PROBLEM TO SOLVE: Go over the data and copy out each line with "SQUARE" in it.

[Data entries]
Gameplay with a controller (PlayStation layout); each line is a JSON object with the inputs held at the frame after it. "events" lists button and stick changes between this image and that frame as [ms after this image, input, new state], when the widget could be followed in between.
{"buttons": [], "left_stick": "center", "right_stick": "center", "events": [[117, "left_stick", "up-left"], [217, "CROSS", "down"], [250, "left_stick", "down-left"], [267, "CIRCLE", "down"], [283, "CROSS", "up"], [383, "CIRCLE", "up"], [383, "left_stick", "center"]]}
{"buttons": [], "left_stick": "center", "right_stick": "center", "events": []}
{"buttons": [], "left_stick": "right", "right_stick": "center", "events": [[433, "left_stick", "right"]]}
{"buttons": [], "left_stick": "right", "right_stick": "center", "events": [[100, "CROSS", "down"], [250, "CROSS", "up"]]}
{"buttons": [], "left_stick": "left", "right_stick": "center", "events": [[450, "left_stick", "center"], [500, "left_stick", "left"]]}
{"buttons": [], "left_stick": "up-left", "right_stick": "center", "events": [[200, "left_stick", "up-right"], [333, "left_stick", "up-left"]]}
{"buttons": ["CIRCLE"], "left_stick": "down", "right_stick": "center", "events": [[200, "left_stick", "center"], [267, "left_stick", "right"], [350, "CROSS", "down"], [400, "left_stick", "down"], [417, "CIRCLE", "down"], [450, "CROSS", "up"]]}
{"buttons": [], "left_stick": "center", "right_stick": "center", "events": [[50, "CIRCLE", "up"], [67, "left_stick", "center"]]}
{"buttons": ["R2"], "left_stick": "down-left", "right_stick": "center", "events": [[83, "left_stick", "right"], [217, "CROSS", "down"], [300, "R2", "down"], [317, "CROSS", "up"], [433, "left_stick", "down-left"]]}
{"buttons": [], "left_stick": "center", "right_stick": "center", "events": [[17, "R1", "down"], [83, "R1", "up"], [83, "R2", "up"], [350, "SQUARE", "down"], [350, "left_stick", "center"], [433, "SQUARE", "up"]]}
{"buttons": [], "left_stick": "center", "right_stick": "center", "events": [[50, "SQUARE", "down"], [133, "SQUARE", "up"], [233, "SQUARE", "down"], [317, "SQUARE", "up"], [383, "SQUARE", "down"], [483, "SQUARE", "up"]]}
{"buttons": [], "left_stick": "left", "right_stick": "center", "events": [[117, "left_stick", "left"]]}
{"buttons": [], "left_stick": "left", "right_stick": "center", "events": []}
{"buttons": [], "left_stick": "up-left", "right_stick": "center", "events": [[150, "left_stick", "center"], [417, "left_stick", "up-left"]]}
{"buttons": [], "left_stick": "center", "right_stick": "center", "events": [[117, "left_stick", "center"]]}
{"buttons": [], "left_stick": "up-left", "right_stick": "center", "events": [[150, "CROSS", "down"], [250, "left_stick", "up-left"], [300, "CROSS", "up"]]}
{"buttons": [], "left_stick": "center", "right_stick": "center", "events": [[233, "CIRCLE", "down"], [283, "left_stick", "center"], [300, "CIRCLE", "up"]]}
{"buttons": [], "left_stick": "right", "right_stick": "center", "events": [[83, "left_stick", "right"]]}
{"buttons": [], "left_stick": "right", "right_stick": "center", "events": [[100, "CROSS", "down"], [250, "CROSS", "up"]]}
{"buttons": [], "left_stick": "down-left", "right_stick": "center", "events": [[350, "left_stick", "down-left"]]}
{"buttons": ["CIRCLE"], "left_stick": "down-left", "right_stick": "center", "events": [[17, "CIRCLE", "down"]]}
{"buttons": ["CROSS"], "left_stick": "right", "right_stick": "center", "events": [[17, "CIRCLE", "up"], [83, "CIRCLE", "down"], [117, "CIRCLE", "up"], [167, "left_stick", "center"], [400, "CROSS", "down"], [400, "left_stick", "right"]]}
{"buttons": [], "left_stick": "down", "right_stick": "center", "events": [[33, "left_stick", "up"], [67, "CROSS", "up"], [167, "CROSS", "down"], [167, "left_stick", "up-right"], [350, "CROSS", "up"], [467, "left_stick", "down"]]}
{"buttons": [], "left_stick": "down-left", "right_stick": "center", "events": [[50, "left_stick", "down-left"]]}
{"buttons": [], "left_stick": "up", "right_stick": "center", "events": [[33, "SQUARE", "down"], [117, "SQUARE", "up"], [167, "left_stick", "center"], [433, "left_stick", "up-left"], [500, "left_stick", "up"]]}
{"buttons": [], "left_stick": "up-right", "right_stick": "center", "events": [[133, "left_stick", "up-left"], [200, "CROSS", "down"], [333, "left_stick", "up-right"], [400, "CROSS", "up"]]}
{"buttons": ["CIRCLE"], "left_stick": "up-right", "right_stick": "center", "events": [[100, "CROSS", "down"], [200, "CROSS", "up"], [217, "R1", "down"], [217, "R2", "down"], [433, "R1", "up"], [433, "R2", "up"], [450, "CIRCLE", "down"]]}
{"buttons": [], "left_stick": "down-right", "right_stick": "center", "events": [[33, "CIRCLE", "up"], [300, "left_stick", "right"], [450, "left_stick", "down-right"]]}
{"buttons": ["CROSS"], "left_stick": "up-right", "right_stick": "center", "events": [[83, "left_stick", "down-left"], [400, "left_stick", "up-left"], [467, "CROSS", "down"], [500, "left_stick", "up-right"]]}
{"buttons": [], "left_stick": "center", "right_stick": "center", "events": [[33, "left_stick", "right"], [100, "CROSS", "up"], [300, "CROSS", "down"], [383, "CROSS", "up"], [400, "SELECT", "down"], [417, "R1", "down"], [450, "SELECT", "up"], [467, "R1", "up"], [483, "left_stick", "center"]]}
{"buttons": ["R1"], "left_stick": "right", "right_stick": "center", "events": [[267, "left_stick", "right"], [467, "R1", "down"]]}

ANSWER SECTION:
{"buttons": [], "left_stick": "center", "right_stick": "center", "events": [[17, "R1", "down"], [83, "R1", "up"], [83, "R2", "up"], [350, "SQUARE", "down"], [350, "left_stick", "center"], [433, "SQUARE", "up"]]}
{"buttons": [], "left_stick": "center", "right_stick": "center", "events": [[50, "SQUARE", "down"], [133, "SQUARE", "up"], [233, "SQUARE", "down"], [317, "SQUARE", "up"], [383, "SQUARE", "down"], [483, "SQUARE", "up"]]}
{"buttons": [], "left_stick": "up", "right_stick": "center", "events": [[33, "SQUARE", "down"], [117, "SQUARE", "up"], [167, "left_stick", "center"], [433, "left_stick", "up-left"], [500, "left_stick", "up"]]}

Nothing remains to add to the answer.